§ EXERCISE BRIEF
Scan the data for lines with "round" and report the count by itself.

(Dataset entries)

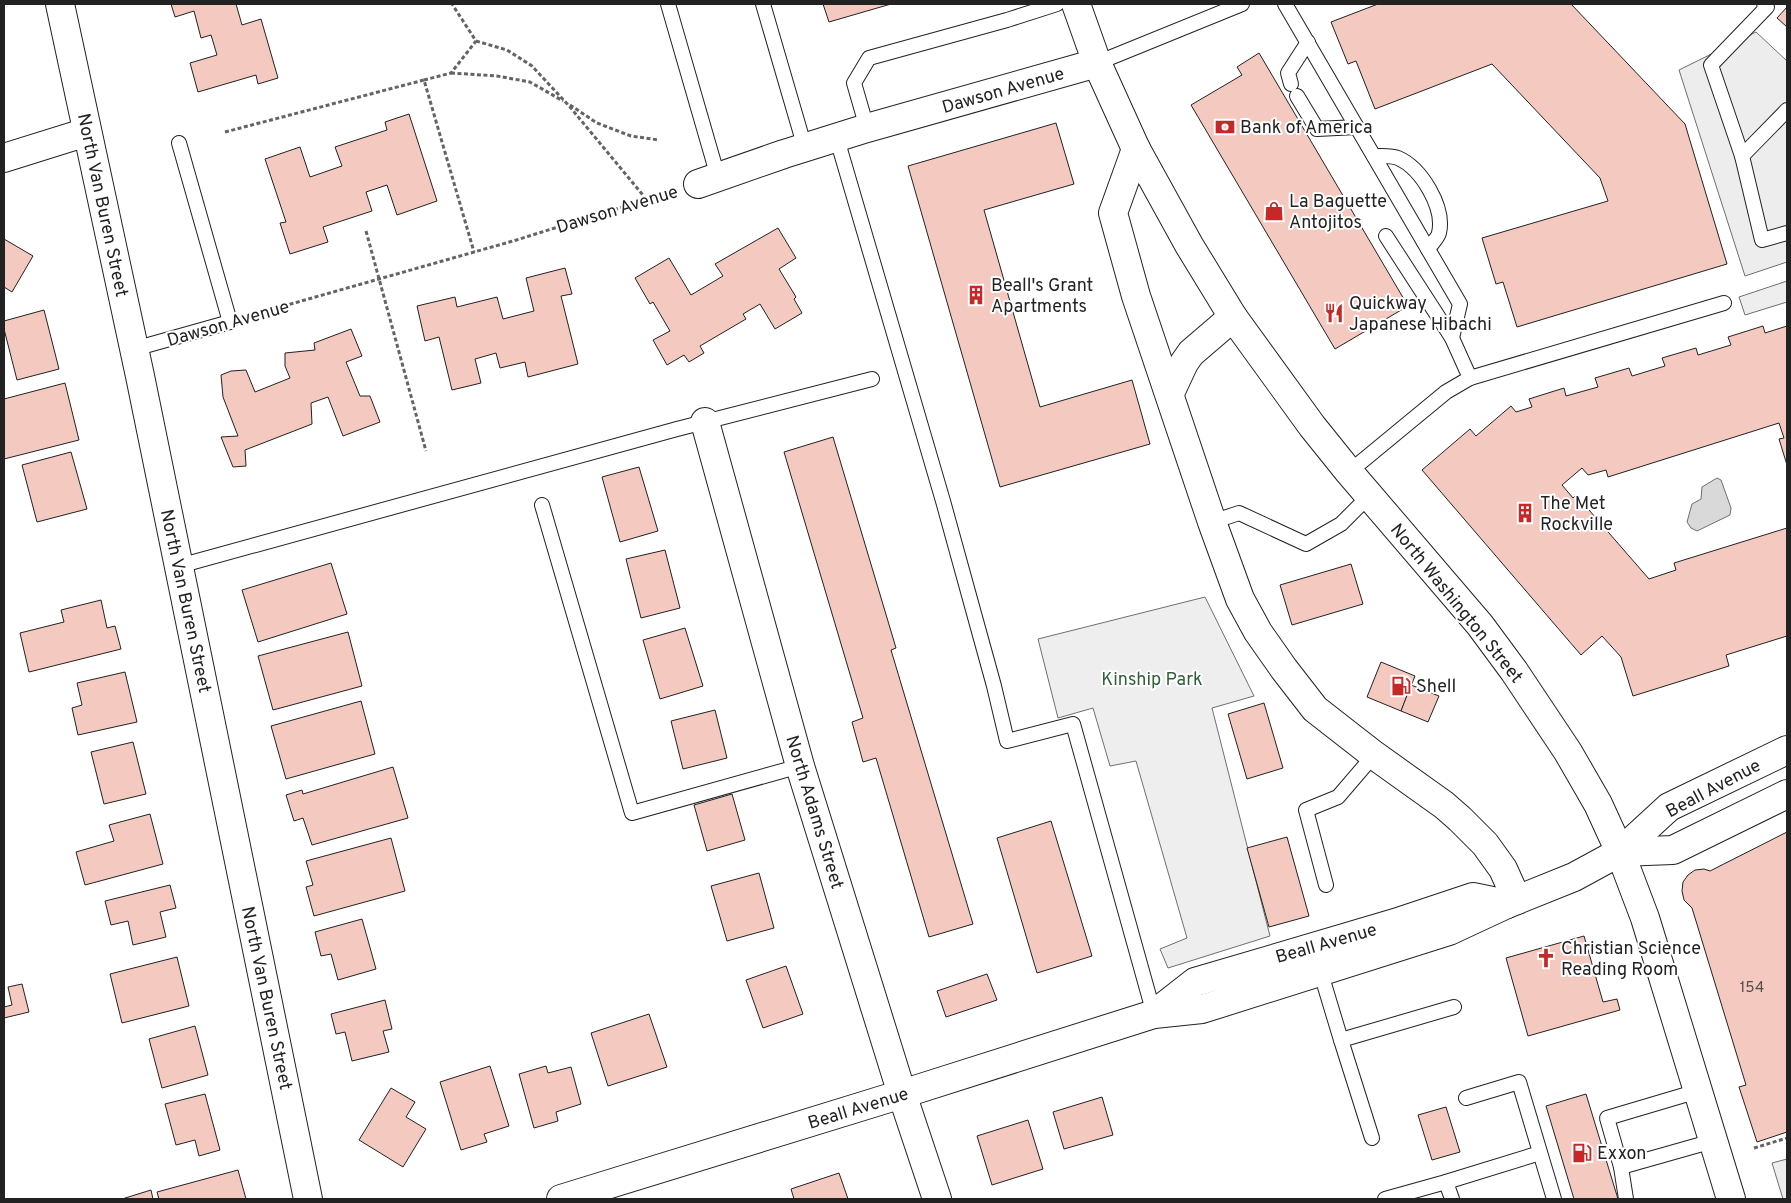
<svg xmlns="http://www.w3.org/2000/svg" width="1791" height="1203" font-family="Overpass,sans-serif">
  <rect width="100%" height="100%" fill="#fff"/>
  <!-- green -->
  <g fill="#eee" stroke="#6f6f6f">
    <path d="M 1787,281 L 1787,302 L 1745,315 L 1739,297 Z"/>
    <path d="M 1205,597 L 1254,696 L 1212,708 L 1270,936 L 1168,968 L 1160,949 L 1187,938 L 1136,761 L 1110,766 L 1093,708 L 1058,718 L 1038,639 Z"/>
  </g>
  <!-- parking -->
  <g fill="#ededed" stroke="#6f6f6f">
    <path d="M 1756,32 L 1787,61 L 1787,262 L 1745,276 L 1679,70 Z"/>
    <path d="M 1787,1159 L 1787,1199 L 1783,1199 L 1772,1163 Z"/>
  </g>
  <!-- water -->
  <path fill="#d9d9d9" stroke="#6f6f6f" d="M 1717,478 L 1721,480 L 1731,508 L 1730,515 L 1697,531 L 1691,528 L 1687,522 L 1692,504 L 1701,499 L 1702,487 Z"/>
  <!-- building -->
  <g fill="#f3c9c0" stroke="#222">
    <path d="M 171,4 L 236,4 L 242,25 L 261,19 L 278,78 L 258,84 L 256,75 L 198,92 L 190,63 L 217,55 L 211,35 L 201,38 L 194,11 L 175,17 Z"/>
    <path d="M 823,4 L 891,4 L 829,22 Z"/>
    <path d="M 1378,4 L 1571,4 L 1685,124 L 1727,264 L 1517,327 L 1503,282 L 1496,284 L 1482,238 L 1608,201 L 1600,178 L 1492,64 L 1375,109 L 1356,61 L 1348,64 L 1331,22 Z"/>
    <path d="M 1787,7 L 1787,27 L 1777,18 Z"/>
    <path d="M 1259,53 L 1408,306 L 1335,349 L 1191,105 L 1242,75 L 1237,67 Z"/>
    <path d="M 409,114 L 437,201 L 397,215 L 387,185 L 366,192 L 372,211 L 323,227 L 328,242 L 290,254 L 280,223 L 286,222 L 265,159 L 300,147 L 310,177 L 342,166 L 335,147 L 387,130 L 385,122 Z"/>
    <path d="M 1056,123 L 1074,184 L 984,210 L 1040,407 L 1132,380 L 1150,444 L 1000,487 L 908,166 Z"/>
    <path d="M 778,228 L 796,258 L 779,269 L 796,297 L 794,299 L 802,313 L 775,329 L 760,304 L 743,314 L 746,319 L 700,346 L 704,353 L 689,362 L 684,355 L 667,365 L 653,340 L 670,331 L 653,302 L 650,304 L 635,278 L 669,258 L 691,295 L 723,276 L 715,264 Z"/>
    <path d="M 4,239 L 33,256 L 12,292 L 4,287 Z"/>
    <path d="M 565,268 L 572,294 L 561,296 L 578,364 L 528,377 L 525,362 L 500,368 L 496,353 L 475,359 L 481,383 L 452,390 L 439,337 L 425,341 L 417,306 L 455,297 L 457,307 L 497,297 L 503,319 L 534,311 L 526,278 Z"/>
    <path d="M 44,310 L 59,369 L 17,380 L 4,329 L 4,321 Z"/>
    <path d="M 1763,326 L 1765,333 L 1787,326 L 1787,465 L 1779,439 L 1784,438 L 1779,423 L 1608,477 L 1606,470 L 1588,475 L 1582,468 L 1562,485 L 1573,498 L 1576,495 L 1649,579 L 1676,570 L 1674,563 L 1787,528 L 1787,636 L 1726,655 L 1729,666 L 1633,696 L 1621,657 L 1602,636 L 1581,655 L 1422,470 L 1470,429 L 1476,436 L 1511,406 L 1516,412 L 1532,407 L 1529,399 L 1564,388 L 1566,396 L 1598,387 L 1595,378 L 1629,368 L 1632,376 L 1665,366 L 1662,358 L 1696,348 L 1698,355 L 1731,345 L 1728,337 Z"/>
    <path d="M 351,329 L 362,356 L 346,362 L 360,396 L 370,396 L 380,422 L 343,436 L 328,397 L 311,403 L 312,424 L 245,450 L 246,466 L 233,467 L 221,437 L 238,436 L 223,397 L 221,375 L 231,371 L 246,370 L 255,392 L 290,378 L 285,366 L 285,353 L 315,350 L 314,343 Z"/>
    <path d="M 65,383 L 79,440 L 4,459 L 4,399 Z"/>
    <path d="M 833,437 L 896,648 L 891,650 L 973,924 L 929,937 L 876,758 L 863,762 L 852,722 L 863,718 L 784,452 Z"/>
    <path d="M 71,452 L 87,509 L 37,522 L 22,465 Z"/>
    <path d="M 639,467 L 658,531 L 620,542 L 602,477 Z"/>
    <path d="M 665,550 L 680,608 L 641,618 L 626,559 Z"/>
    <path d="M 331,563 L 347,614 L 258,642 L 242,590 Z"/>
    <path d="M 1351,564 L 1363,604 L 1292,625 L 1280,585 Z"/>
    <path d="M 101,600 L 107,628 L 115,626 L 121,649 L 29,672 L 20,633 L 64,622 L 61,610 Z"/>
    <path d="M 685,628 L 703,686 L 660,699 L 643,640 Z"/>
    <path d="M 348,632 L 362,686 L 273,710 L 258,656 Z"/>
    <path d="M 1381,662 L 1415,676 L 1401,711 L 1367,697 Z"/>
    <path d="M 125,672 L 137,722 L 78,735 L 72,708 L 82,705 L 77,683 Z"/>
    <path d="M 1411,685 L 1439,696 L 1428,722 L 1401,711 Z"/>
    <path d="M 361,701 L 375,754 L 286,779 L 271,726 Z"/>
    <path d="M 1264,703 L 1283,768 L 1247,779 L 1228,714 Z"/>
    <path d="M 715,710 L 727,758 L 683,769 L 671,721 Z"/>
    <path d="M 133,742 L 146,794 L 104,804 L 91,752 Z"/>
    <path d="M 393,767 L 408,818 L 312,845 L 303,818 L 294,821 L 286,795 L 302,790 L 303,794 Z"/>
    <path d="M 732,794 L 745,840 L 707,851 L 694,805 Z"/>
    <path d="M 150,814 L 163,864 L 85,885 L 76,852 L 114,841 L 109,825 Z"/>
    <path d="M 1051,821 L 1092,956 L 1037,973 L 997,838 Z"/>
    <path d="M 1787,832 L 1787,1132 L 1757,1142 L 1739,1087 L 1746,1085 L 1692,908 L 1684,900 L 1682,891 L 1683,882 L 1688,875 L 1695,870 L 1704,869 L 1710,871 Z"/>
    <path d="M 1287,837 L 1309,916 L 1269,927 L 1247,848 Z"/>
    <path d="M 391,838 L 405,891 L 314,916 L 306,887 L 313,885 L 306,861 Z"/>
    <path d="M 759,873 L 774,928 L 727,941 L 711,886 Z"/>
    <path d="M 170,885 L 176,908 L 160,912 L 166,937 L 133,945 L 128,921 L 111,925 L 105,901 Z"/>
    <path d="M 362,919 L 376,969 L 338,980 L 331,954 L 321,956 L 315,932 Z"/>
    <path d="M 1584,936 L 1603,1002 L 1617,999 L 1620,1010 L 1528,1036 L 1506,958 Z"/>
    <path d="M 177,957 L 189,1006 L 122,1023 L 110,974 Z"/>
    <path d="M 786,966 L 803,1014 L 763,1028 L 746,980 Z"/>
    <path d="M 987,974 L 997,1000 L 946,1017 L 937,991 Z"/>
    <path d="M 22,984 L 29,1012 L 4,1018 L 4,1007 L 12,1005 L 8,987 Z"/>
    <path d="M 385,1000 L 392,1029 L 383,1031 L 389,1052 L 352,1061 L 345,1032 L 336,1034 L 331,1014 Z"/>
    <path d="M 649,1014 L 667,1067 L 608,1086 L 591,1033 Z"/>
    <path d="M 195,1026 L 208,1075 L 162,1088 L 149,1039 Z"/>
    <path d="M 490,1066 L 509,1126 L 484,1134 L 487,1142 L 461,1150 L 440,1082 Z"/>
    <path d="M 546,1066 L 548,1073 L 571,1067 L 581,1104 L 556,1112 L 558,1121 L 534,1128 L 519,1074 Z"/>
    <path d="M 391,1088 L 415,1102 L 406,1117 L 426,1129 L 403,1167 L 359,1140 Z"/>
    <path d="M 205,1094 L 220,1150 L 199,1156 L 195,1140 L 176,1145 L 165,1104 Z"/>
    <path d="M 1586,1094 L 1618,1199 L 1574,1199 L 1546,1106 Z"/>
    <path d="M 1102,1097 L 1113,1135 L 1064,1149 L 1053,1112 Z"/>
    <path d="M 1446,1107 L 1460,1152 L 1432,1160 L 1418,1115 Z"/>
    <path d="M 1028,1120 L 1043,1169 L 992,1185 L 977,1136 Z"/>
    <path d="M 238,1170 L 246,1199 L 159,1199 L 157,1192 Z"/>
    <path d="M 839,1173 L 848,1199 L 794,1199 L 791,1189 Z"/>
    <path d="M 151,1190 L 153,1199 L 122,1199 Z"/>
  </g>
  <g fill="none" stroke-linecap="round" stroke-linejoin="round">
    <defs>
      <g id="service">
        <path d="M 668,4 L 718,177"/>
        <path d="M 763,4 L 805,148"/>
        <path d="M 1285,4 L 1460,304 L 1452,338"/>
        <path d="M 1764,4 L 1767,7 L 1711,65 L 1742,156 L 1762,240 L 1787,233"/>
        <path d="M 1097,63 L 1242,4"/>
        <path d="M 1291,84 L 1288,73 L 1308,42"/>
        <path d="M 1297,96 L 1317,129 L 1357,127"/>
        <path d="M 867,128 L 854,83 L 869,58 L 1007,20 L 1057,4"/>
        <path d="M 837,139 L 943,501 L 994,686 L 1007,741 L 1073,724 L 1154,1014"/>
        <path d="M 1374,156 C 1381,156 1391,155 1398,158 C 1421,168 1445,207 1439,233 C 1438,238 1431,244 1428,249"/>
        <path d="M 1742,156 L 1787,110"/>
        <path d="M 1386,236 L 1452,338 L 1470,378"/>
        <path d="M 134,349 L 230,322 L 179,143"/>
        <path d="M 1349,472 L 1446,392 L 1470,378 L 1724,303"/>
        <path d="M 542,505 L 632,813 L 800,766"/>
        <path d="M 1212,522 L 1239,513 L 1306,544 L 1341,524 L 1370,495"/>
        <path d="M 179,566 L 677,429 L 872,379"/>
        <path d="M 1326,885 L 1306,810 L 1338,797 L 1374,755"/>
        <path d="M 1319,967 L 1341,1040 L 1454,1007"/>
        <path d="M 1341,1040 L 1372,1138"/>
        <path d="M 1466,1098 L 1519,1082 L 1554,1199"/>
        <path d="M 1621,1167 L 1607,1118 L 1698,1091"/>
        <path d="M 1385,1199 L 1446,1182"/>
        <path d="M 1452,1199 L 1446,1182 L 1540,1153"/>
        <path d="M 1626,1199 L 1621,1167 L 1713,1141"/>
      </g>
      <g id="minor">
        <path d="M 60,4 L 140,376 L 308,1199"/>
        <path d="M 1136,149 L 1113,213 L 1136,296 L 1212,522 L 1240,599 L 1258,632 L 1284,669 L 1315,709 L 1374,755 L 1444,805 L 1460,819 L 1485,844 L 1503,869 L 1517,900"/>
        <path d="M 4,158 L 87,132"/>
        <path d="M 698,184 L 784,154 L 867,128 L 1097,63"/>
        <path d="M 1170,393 L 1184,363 L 1191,353 L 1233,317"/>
        <path d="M 705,422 L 800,766 L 902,1094 L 937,1199"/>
      </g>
      <g id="tertiary">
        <path d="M 1076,4 L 1097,63 L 1136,149 L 1189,245 L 1233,317 L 1312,426 L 1349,472 L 1480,625 L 1514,671 L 1568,752 L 1598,804 L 1620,852 L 1645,918 L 1731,1199"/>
        <path d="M 1620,852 L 1673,850 L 1787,794"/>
        <path d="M 1154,1014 L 1195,982 L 1395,923 L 1473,897 L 1507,904"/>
        <path d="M 561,1199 L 902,1094 L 1154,1014 L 1202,1009 L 1449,931 L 1507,904 L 1574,877 L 1620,852 L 1669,807 L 1787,750"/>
      </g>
    </defs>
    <!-- service casing -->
    <use href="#service" stroke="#222" stroke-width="16"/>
    <!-- minor casing -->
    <use href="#minor" stroke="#222" stroke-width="30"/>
    <!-- tertiary casing -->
    <use href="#tertiary" stroke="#222" stroke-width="30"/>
    <!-- path -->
    <g stroke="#646464" stroke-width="3" stroke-dasharray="4 2.5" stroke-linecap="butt">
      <path d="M 476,41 L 507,50 L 532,66 L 570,107 L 647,200"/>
      <path d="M 451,73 L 497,76 L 530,82 L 563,101"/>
      <path d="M 424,80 L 451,73 L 476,41 L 452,4"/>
      <path d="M 570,105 L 597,123 L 631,136 L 659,140"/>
      <path d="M 225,132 L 424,80 L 474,252"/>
      <path d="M 366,231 L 426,451"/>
      <path d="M 252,315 L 513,241 L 671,192"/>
      <path d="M 1754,1148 L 1787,1138"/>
    </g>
    <!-- service -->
    <use href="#service" stroke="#fff" stroke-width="14"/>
    <!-- minor -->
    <use href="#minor" stroke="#fff" stroke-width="28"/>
    <!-- tertiary -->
    <use href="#tertiary" stroke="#fff" stroke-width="28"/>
  </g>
  <!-- icons -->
  <defs>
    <symbol id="bank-bare" viewBox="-9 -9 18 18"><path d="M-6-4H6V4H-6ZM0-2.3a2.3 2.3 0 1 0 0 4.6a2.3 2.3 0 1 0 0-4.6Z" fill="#c62828" stroke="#fff" stroke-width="2.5" paint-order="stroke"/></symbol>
    <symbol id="shop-bare" viewBox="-9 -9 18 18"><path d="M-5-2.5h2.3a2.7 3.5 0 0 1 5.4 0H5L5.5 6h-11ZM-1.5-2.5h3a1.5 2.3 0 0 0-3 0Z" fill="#c62828" stroke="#fff" stroke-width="2.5" paint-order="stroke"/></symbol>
    <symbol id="building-bare" viewBox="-9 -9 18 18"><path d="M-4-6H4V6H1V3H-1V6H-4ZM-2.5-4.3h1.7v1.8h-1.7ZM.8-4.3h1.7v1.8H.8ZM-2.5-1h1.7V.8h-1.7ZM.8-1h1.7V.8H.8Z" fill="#c62828" stroke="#fff" stroke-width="2.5" paint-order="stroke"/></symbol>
    <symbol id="restaurant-bare" viewBox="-9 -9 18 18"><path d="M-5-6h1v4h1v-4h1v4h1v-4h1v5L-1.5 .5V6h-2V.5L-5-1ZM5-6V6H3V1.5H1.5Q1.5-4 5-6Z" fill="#c62828" stroke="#fff" stroke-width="2.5" paint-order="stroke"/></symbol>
    <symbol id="fuel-bare" viewBox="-9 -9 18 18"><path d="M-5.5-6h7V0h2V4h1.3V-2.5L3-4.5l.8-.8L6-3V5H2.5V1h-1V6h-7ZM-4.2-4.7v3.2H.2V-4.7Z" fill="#c62828" stroke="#fff" stroke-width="2.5" paint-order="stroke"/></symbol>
    <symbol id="church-bare" viewBox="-9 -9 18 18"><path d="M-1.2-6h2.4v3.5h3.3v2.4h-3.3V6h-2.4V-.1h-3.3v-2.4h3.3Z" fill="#c62828" stroke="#fff" stroke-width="2.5" paint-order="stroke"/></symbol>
  </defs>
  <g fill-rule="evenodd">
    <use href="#bank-bare" x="1211" y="113" width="28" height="28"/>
    <use href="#shop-bare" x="1260" y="197" width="28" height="28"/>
    <use href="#building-bare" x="962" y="281" width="28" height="28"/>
    <use href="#restaurant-bare" x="1320" y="299" width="28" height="28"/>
    <use href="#building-bare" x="1511" y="499" width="28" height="28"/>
    <use href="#fuel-bare" x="1387" y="672" width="28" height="28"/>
    <use href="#church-bare" x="1532" y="944" width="28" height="28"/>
    <use href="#fuel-bare" x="1568" y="1139" width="28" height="28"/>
  </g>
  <g text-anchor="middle" stroke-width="4" stroke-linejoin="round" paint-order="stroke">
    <!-- number labels -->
    <g font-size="15" fill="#564c4a">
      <text x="1752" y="992">154</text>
    </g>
    <!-- street labels -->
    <g font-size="18" fill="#222" stroke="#fff">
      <text transform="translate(1003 90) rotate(-16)" y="6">Dawson Avenue</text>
      <text transform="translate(103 205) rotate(78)" y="6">North Van Buren Street</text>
      <text transform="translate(617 209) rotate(-17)" y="6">Dawson Avenue</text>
      <text transform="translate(228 323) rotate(-16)" y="6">Dawson Avenue</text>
      <text transform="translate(186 601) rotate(78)" y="6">North Van Buren Street</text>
      <text transform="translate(1457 603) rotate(51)" y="6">North Washington Street</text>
      <text transform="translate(1713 788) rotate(-28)" y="6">Beall Avenue</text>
      <text transform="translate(815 812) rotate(73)" y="6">North Adams Street</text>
      <text transform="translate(1326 943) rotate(-16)" y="6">Beall Avenue</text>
      <text transform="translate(267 998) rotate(78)" y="6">North Van Buren Street</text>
      <text transform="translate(858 1108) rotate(-17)" y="6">Beall Avenue</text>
    </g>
    <!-- poi labels -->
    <g font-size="18" fill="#222" stroke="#fff" text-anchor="start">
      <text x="1240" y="133">Bank of America</text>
      <text x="1289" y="207">La Baguette<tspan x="1289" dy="21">Antojitos</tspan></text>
      <text x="991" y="291">Beall's Grant<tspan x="991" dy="21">Apartments</tspan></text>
      <text x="1349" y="309">Quickway<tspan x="1349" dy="21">Japanese Hibachi</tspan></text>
      <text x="1540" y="509">The Met<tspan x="1540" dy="21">Rockville</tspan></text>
      <text x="1416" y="692">Shell</text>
      <text x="1561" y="954">Christian Science<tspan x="1561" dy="21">Reading Room</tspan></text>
      <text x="1597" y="1159">Exxon</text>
    </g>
    <!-- park labels -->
    <g font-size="18" fill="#2f5e38" stroke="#fff">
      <text x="1152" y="685">Kinship Park</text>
    </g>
  </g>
  <!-- border -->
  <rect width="1791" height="1203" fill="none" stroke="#222222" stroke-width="10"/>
</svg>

§ OUTPUT OF THE EXERCISE
2